For investors in today’s environment – where everything in the stock market seems to be falling – it can pay to have part of your portfolio invested in high-quality dividend stocks.
That’s because dividends provide many benefits for investors, no matter how young or old you happen to be.
Singapore offers many great dividend options, such as the many real estate investment trusts (REITs) or big banks.
However, dividend growth is also an important aspect of a successful dividend stock as you don’t want to be lured into a dividend trap via a deceptively high yield.
Hong Kong’s stock market also has many dividend stocks that are growing at a fast clip. So, with that in mind, here’s one dividend growth stock that investors can consider buying and holding for the long term.
Focusing on China’s GBA
One of the biggest listed banks in China is China Merchants Bank (SEHK: 3968), also known as CMB. Unlike its state-owned enterprise (SEO) peers, the bank hasn’t been weighed down by inefficiencies.
That’s because the bank has been focused on profitable segments of the Chinese economy while also generating a superior return on equity (ROE).
With its homebase in southern China, and with the bank exposed to the growth in the Greater Bay Area, CMB has taken a strong lead in consumer lending and wealth management in the world’s second-largest economy.
With solid capital buffers and stronger-than-average provisioning ratios, the bank has also been able to fend off concerns over its asset quality – a rare trait for a big Chinese bank.
For its latest third-quarter 2021 earnings, CMB saw net profit rise 21% year-on-year while its ROE continued to trend in the mid-teens range.
Dividend growing sustainably
What about CMB’s dividend, though? Well, the bank has been able to grow its dividend per share (DPS) at a respectable compound annual growth rate (CAGR) of 15.8% over the past 10 full calendar years (2010-2020).

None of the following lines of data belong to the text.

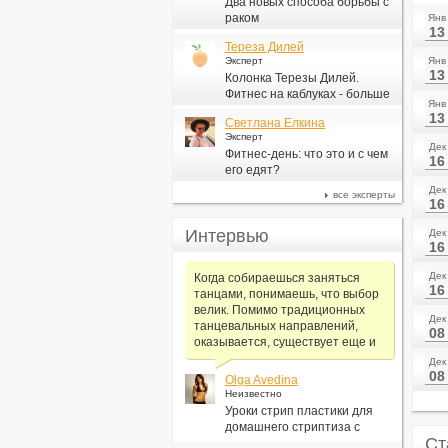
Два новых способа борьбы с
раком
Янв
13
Тереза Дилей
Эксперт
Янв
13
Колонка Терезы Дилей.
Фитнес на каблуках - больше
Янв
для моды, чем для фитнеса
13
Светлана Елкина
Эксперт
Дек
Фитнес-день: что это и с чем
16
его едят?
Дек
все эксперты
16
Интервью
Дек
16
Дек
Когда собираешься заняться
16
танцами, понимаешь, что выбор
велик. Помимо традиционных
Дек
танцевальных направлений,
08
оказывается, существует еще и
Дек
08
Olga Avedina
Неизвестно
Уроки стрип пластики для
домашнего стриптиза с
Ст
Алексеем Самсоновым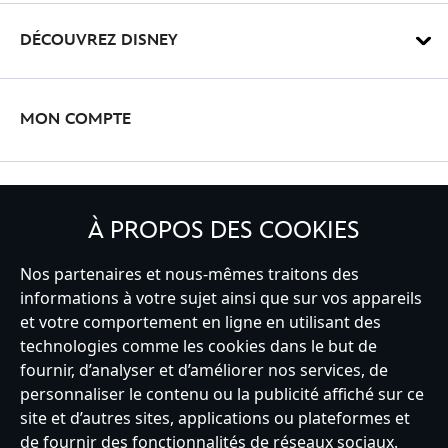
DÉCOUVREZ DISNEY
MON COMPTE
INSCRIVEZ-VOUS
À PROPOS DES COOKIES
Nos partenaires et nous-mêmes traitons des
informations à votre sujet ainsi que sur vos appareils
et votre comportement en ligne en utilisant des
France
technologies comme les cookies dans le but de
fournir, d’analyser et d’améliorer nos services, de
personnaliser le contenu ou la publicité affiché sur ce
Service clients
Conditions d’utilisation
Trouver un magasin
site et d’autres sites, applications ou plateformes et
Plan du site
Règles de respect de la vie privée
de fournir des fonctionnalités de réseaux sociaux.
Politique de cookies
Notice relative à la confidentialité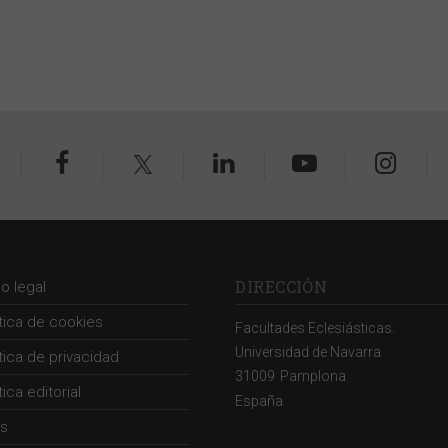
DIRECCIÓN
so legal
ítica de cookies
Facultades Eclesiásticas.
Universidad de Navarra
ítica de privacidad
31009
Pamplona
tica editorial
España
s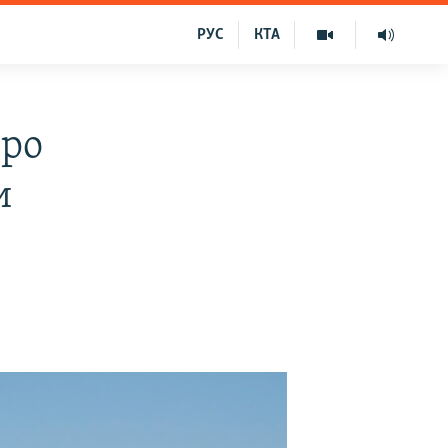
РУС
КТА
про
и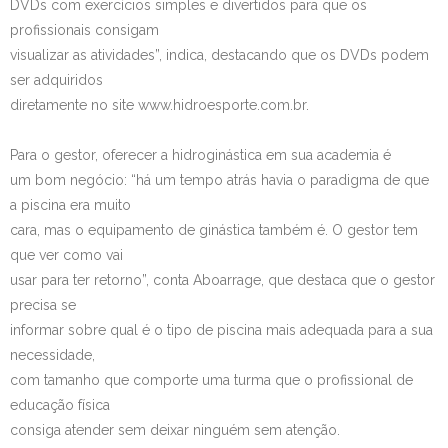
DVDs com exercícios simples e divertidos para que os
profissionais consigam
visualizar as atividades”, indica, destacando que os DVDs podem
ser adquiridos
diretamente no site www.hidroesporte.com.br.
Para o gestor, oferecer a hidroginástica em sua academia é
um bom negócio: “há um tempo atrás havia o paradigma de que
a piscina era muito
cara, mas o equipamento de ginástica também é. O gestor tem
que ver como vai
usar para ter retorno”, conta Aboarrage, que destaca que o gestor
precisa se
informar sobre qual é o tipo de piscina mais adequada para a sua
necessidade,
com tamanho que comporte uma turma que o profissional de
educação física
consiga atender sem deixar ninguém sem atenção.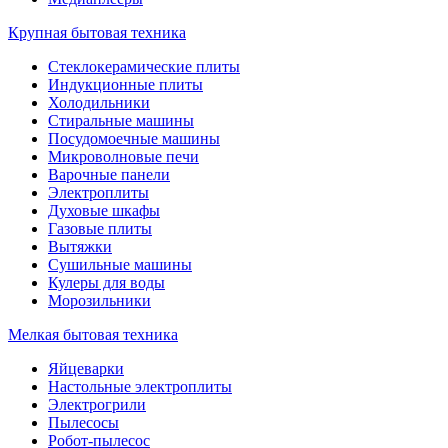
Крупная бытовая техника
Стеклокерамические плиты
Индукционные плиты
Холодильники
Стиральные машины
Посудомоечные машины
Микроволновые печи
Варочные панели
Электроплиты
Духовые шкафы
Газовые плиты
Вытяжки
Сушильные машины
Кулеры для воды
Морозильники
Мелкая бытовая техника
Яйцеварки
Настольные электроплиты
Электрогрили
Пылесосы
Робот-пылесос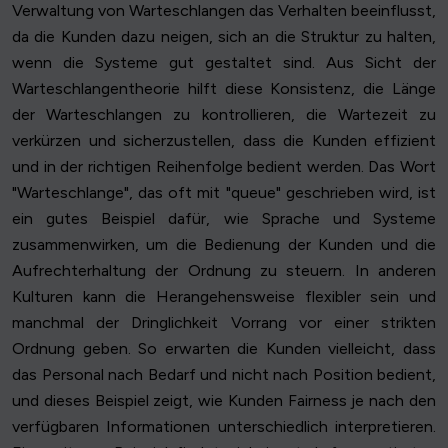
Verwaltung von Warteschlangen das Verhalten beeinflusst,
da die Kunden dazu neigen, sich an die Struktur zu halten,
wenn die Systeme gut gestaltet sind. Aus Sicht der
Warteschlangentheorie hilft diese Konsistenz, die Länge
der Warteschlangen zu kontrollieren, die Wartezeit zu
verkürzen und sicherzustellen, dass die Kunden effizient
und in der richtigen Reihenfolge bedient werden. Das Wort
"Warteschlange", das oft mit "queue" geschrieben wird, ist
ein gutes Beispiel dafür, wie Sprache und Systeme
zusammenwirken, um die Bedienung der Kunden und die
Aufrechterhaltung der Ordnung zu steuern. In anderen
Kulturen kann die Herangehensweise flexibler sein und
manchmal der Dringlichkeit Vorrang vor einer strikten
Ordnung geben. So erwarten die Kunden vielleicht, dass
das Personal nach Bedarf und nicht nach Position bedient,
und dieses Beispiel zeigt, wie Kunden Fairness je nach den
verfügbaren Informationen unterschiedlich interpretieren.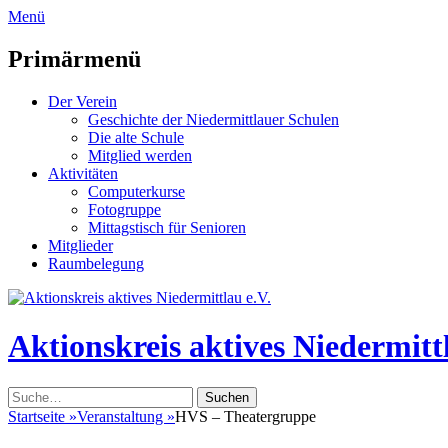
zum
Menü
Inhalt
überspringen
Primärmenü
Der Verein
Geschichte der Niedermittlauer Schulen
Die alte Schule
Mitglied werden
Aktivitäten
Computerkurse
Fotogruppe
Mittagstisch für Senioren
Mitglieder
Raumbelegung
Header
Toggle
Aktionskreis aktives Niedermittl
Suche
nach:
Startseite
»
Veranstaltung
»
HVS – Theatergruppe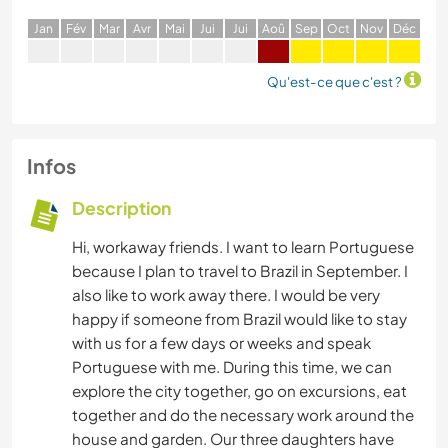
J
an
F
év
M
ar
A
vr
M
ai
J
ui
J
ui
A
oû
S
ep
O
ct
N
ov
D
éc
Qu'est-ce que c'est ?
Infos
Description
Hi, workaway friends. I want to learn Portuguese
because I plan to travel to Brazil in September. I
also like to work away there. I would be very
happy if someone from Brazil would like to stay
with us for a few days or weeks and speak
Portuguese with me. During this time, we can
explore the city together, go on excursions, eat
together and do the necessary work around the
house and garden. Our three daughters have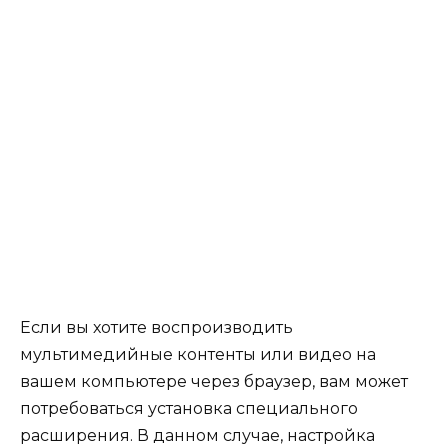
Если вы хотите воспроизводить
мультимедийные контенты или видео на
вашем компьютере через браузер, вам может
потребоваться установка специального
расширения. В данном случае, настройка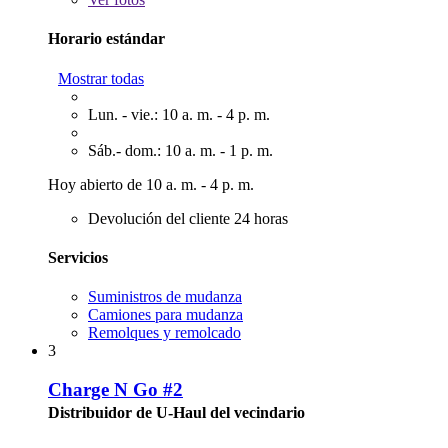
Horario estándar
Mostrar todas
Lun. - vie.: 10 a. m. - 4 p. m.
Sáb.- dom.: 10 a. m. - 1 p. m.
Hoy abierto de 10 a. m. - 4 p. m.
Devolución del cliente 24 horas
Servicios
Suministros de mudanza
Camiones para mudanza
Remolques y remolcado
3
Charge N Go #2
Distribuidor de U-Haul del vecindario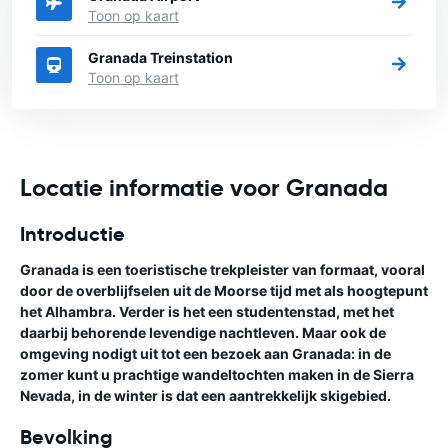
Toon op kaart
Granada Treinstation
Toon op kaart
Locatie informatie voor Granada
Introductie
Granada is een toeristische trekpleister van formaat, vooral
door de overblijfselen uit de Moorse tijd met als hoogtepunt
het Alhambra. Verder is het een studentenstad, met het
daarbij behorende levendige nachtleven. Maar ook de
omgeving nodigt uit tot een bezoek aan Granada: in de
zomer kunt u prachtige wandeltochten maken in de Sierra
Nevada, in de winter is dat een aantrekkelijk skigebied.
Bevolking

For the whole of 2010, it paid a DPS of HK$0.29 while for the whole of 2020 this had grown to HK$1.253.
However, investors should be aware that CMB only pays a dividend once per year – a final dividend declared after the end of each calendar year.
It’s also worth noting that H-shares in Hong Kong (the Hong Kong-listed shares of China-listed A-share companies) also incur a 10% dividend withholding tax.
Winning over the long term
As with any long-term investing idea, it’s always advisable to go back and see how the stock has performed over longer time periods (ideally three, five and 10 years).
In this regard, CMB has done exceptionally well versus its peers and the Hang Seng Index. Over the past five and 10 years, CMB shares have delivered a total return (including dividends) of 290% and 476% respectively.
That has absolutely crushed the Hang Seng Index’s five- and 10-year total returns of 26% and 80% respectively.
As for the other state-owned banks, they’ve either delivered similar returns to the Hang Seng over the same timeframes – or fared even worse.
In the end, if investors want exposure to China’s growing economy via a bank stock that continues to execute while growing its dividend, then China Merchants Bank seems like the natural choice.
Disclaimer: ProsperUs Head of Content & Investment Lead Tim Phillips doesn’t own shares of any companies mentioned.